具体的原因如下:查看ISPC task的document可以看到它采用的是worker pool的model,启动min(task number, processcor num)数量的worker,执行完一个task后去执行下一个。
党任务能完美均分的时候,只需要开core数量个任务就能达到最高speedup。而当任务不能平均分配的时候,尽可能多的拆分能使得尽量多的处理器时间被用到。

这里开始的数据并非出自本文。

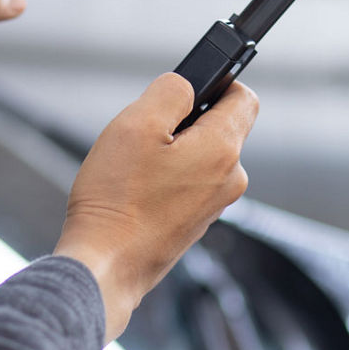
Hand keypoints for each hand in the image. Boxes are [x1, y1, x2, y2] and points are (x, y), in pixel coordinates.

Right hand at [53, 74, 257, 340]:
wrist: (104, 266)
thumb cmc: (117, 200)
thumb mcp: (137, 124)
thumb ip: (171, 91)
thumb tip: (187, 83)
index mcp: (223, 149)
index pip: (244, 98)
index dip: (219, 83)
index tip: (188, 89)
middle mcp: (229, 179)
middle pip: (220, 126)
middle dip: (186, 119)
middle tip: (146, 133)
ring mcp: (214, 205)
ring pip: (201, 155)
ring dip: (173, 150)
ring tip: (136, 166)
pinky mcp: (195, 223)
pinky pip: (188, 183)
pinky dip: (167, 177)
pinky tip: (136, 189)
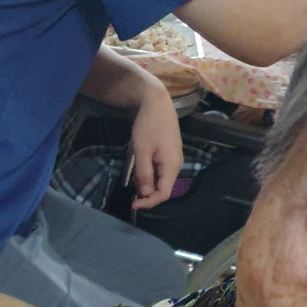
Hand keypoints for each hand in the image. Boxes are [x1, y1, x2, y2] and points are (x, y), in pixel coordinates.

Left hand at [127, 69, 183, 209]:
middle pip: (162, 188)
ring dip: (146, 182)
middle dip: (146, 192)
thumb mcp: (142, 150)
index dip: (149, 202)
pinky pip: (159, 171)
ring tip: (133, 174)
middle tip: (130, 186)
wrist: (155, 102)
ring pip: (160, 180)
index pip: (164, 194)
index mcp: (172, 166)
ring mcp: (172, 159)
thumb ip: (144, 174)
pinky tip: (139, 166)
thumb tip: (145, 194)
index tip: (133, 204)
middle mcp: (176, 165)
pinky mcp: (168, 154)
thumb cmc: (148, 125)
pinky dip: (148, 173)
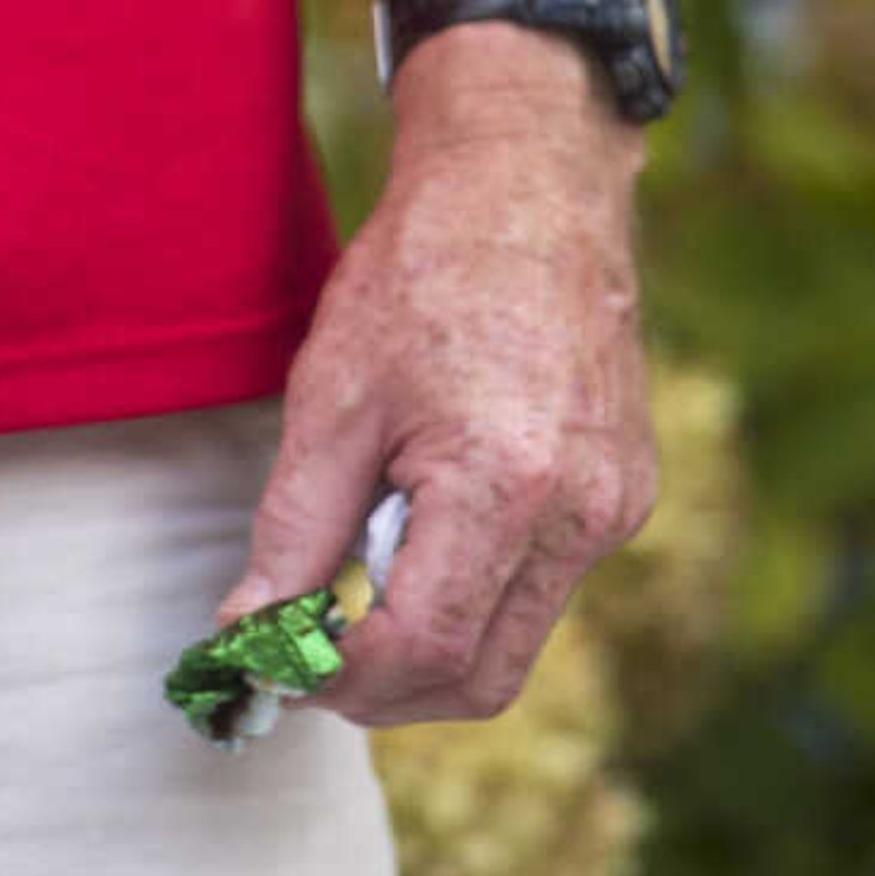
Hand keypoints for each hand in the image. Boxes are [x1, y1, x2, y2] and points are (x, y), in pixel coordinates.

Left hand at [221, 26, 656, 725]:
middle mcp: (584, 514)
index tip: (271, 661)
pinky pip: (542, 590)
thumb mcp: (330, 401)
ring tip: (354, 576)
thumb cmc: (421, 276)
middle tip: (301, 651)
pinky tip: (417, 530)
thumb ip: (291, 533)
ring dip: (424, 643)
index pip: (424, 650)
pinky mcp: (625, 496)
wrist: (527, 187)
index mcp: (510, 486)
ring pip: (514, 644)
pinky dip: (470, 593)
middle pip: (480, 679)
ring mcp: (617, 509)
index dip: (337, 678)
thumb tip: (249, 632)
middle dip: (381, 688)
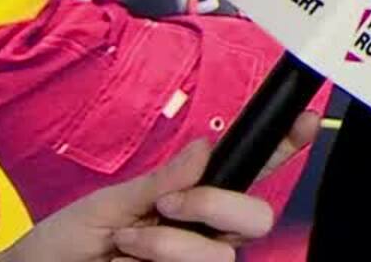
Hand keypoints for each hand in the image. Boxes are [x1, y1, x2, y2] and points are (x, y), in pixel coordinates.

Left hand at [0, 114, 319, 261]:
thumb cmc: (65, 243)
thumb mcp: (107, 202)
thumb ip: (159, 179)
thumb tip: (203, 149)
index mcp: (195, 197)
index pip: (251, 169)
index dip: (284, 145)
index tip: (304, 122)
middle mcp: (206, 233)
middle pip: (257, 216)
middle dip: (216, 206)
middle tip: (168, 204)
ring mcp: (198, 261)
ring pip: (223, 254)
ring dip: (171, 243)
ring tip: (129, 242)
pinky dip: (165, 258)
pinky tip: (132, 259)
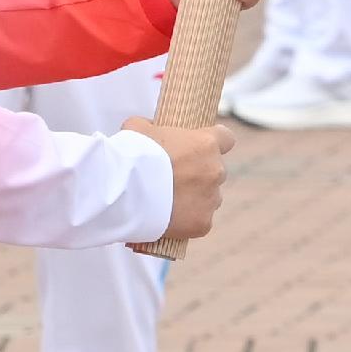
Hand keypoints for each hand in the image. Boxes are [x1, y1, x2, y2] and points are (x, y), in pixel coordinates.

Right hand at [120, 116, 229, 243]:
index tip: (202, 148)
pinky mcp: (203, 223)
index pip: (226, 139)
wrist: (124, 190)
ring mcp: (211, 199)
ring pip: (210, 198)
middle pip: (215, 172)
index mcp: (206, 144)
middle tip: (174, 179)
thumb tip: (150, 130)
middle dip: (199, 174)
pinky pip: (201, 222)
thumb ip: (153, 128)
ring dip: (196, 198)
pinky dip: (188, 221)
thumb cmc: (131, 154)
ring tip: (168, 202)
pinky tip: (169, 219)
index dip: (215, 143)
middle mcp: (215, 171)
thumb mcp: (139, 128)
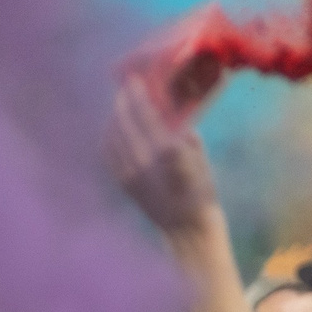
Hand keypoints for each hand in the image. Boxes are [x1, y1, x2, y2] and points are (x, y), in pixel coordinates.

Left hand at [105, 75, 218, 237]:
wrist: (187, 232)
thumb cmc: (202, 195)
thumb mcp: (202, 161)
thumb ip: (187, 136)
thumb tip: (175, 121)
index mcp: (168, 153)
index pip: (145, 115)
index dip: (137, 94)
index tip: (133, 79)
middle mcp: (145, 162)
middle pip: (124, 123)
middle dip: (123, 102)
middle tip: (125, 88)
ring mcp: (131, 174)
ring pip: (113, 136)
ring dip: (115, 118)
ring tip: (121, 106)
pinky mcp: (124, 184)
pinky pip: (109, 153)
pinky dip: (109, 137)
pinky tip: (114, 130)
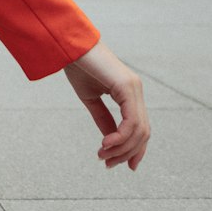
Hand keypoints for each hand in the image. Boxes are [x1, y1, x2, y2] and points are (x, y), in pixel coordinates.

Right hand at [64, 40, 149, 170]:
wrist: (68, 44)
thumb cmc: (77, 66)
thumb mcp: (91, 99)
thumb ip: (104, 119)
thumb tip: (112, 142)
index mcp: (129, 93)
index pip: (141, 127)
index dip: (135, 150)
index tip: (123, 166)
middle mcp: (136, 90)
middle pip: (143, 133)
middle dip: (126, 153)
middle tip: (107, 163)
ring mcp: (134, 88)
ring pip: (139, 130)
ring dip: (122, 148)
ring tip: (103, 155)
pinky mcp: (127, 87)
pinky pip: (131, 121)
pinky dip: (121, 137)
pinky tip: (106, 144)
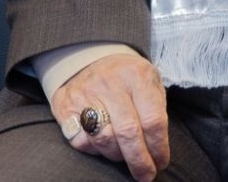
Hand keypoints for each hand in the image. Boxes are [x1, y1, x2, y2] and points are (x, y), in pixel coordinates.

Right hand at [49, 50, 170, 181]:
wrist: (92, 58)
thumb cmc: (128, 78)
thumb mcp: (150, 81)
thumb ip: (156, 109)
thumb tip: (159, 150)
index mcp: (137, 75)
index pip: (153, 120)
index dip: (159, 147)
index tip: (161, 162)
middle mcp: (111, 83)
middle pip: (128, 133)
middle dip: (139, 160)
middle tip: (146, 175)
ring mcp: (85, 93)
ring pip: (103, 139)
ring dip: (117, 156)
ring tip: (126, 157)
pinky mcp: (65, 105)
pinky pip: (80, 141)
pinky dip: (94, 150)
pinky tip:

3. 10000个threads和10000个tasks的区别
上面说了,10000个tasks并不会真的开10000个线程,而是compiler决定开合理数量的worker pool去执行所有tasks,这样启动和关闭线程的开销会小。
Program4:
1.
[sqrt serial]: [744.294] ms
[sqrt ispc]: [271.795] ms
[sqrt task ispc]: [30.082] ms
(2.74x speedup from ISPC)
(24.74x speedup from task ISPC)
非task ispc的2.74X是纯由SIMD带来的加速,64tasks ispc使用到了6core带来的加速。还有一部分应该是由worker pool模型对任务更细致的切分带来的收益。
2.
将values修改为全3.0f
我机子直接挂了。。。
将values修改为全2.99f
[sqrt serial]: [1371.420] ms
[sqrt ispc]: [402.022] ms
[sqrt task ispc]: [46.270] ms
(3.41x speedup from ISPC)
(29.64x speedup from task ISPC)
将values修改为全2.9f
[sqrt serial]: [762.937] ms
[sqrt ispc]: [246.095] ms
[sqrt task ispc]: [28.947] ms
(3.10x speedup from ISPC)
(26.36x speedup from task ISPC)
将values修改为全2.0f
[sqrt serial]: [258.432] ms
[sqrt ispc]: [90.933] ms
[sqrt task ispc]: [13.664] ms
(2.84x speedup from ISPC)
(18.91x speedup from task ISPC)
将values修改为全1.0f
[sqrt serial]: [20.795] ms
[sqrt ispc]: [11.096] ms
[sqrt task ispc]: [10.191] ms
(1.87x speedup from ISPC)
(2.04x speedup from task ISPC)
观察一下应该是3的时候最好,这时候计算量达到最大,能充分体现SIMD的优势。
3.
1的时候最差,这时候几乎没有data parallel了,SIMD不但没有效果而且还因为mask导致变慢了。1.87x大概来自超线程。
Program 5:
1.
[saxpy ispc]: [13.782] ms [21.624] GB/s [2.902] GFLOPS
[saxpy task ispc]: [13.766] ms [21.649] GB/s [2.906] GFLOPS
(1.00x speedup from use of tasks)
without_task和with_task一样
这应该是Lecture2讲过的带宽限制问题,saxpy是一个只有一次加法一次乘法计算的程序,不是计算密集型,主要瓶颈在内存带宽上。
2.SIMD指令是以4Width访问的,无论实际数据有多少。
3.TODO: Improve the performance of saxpy.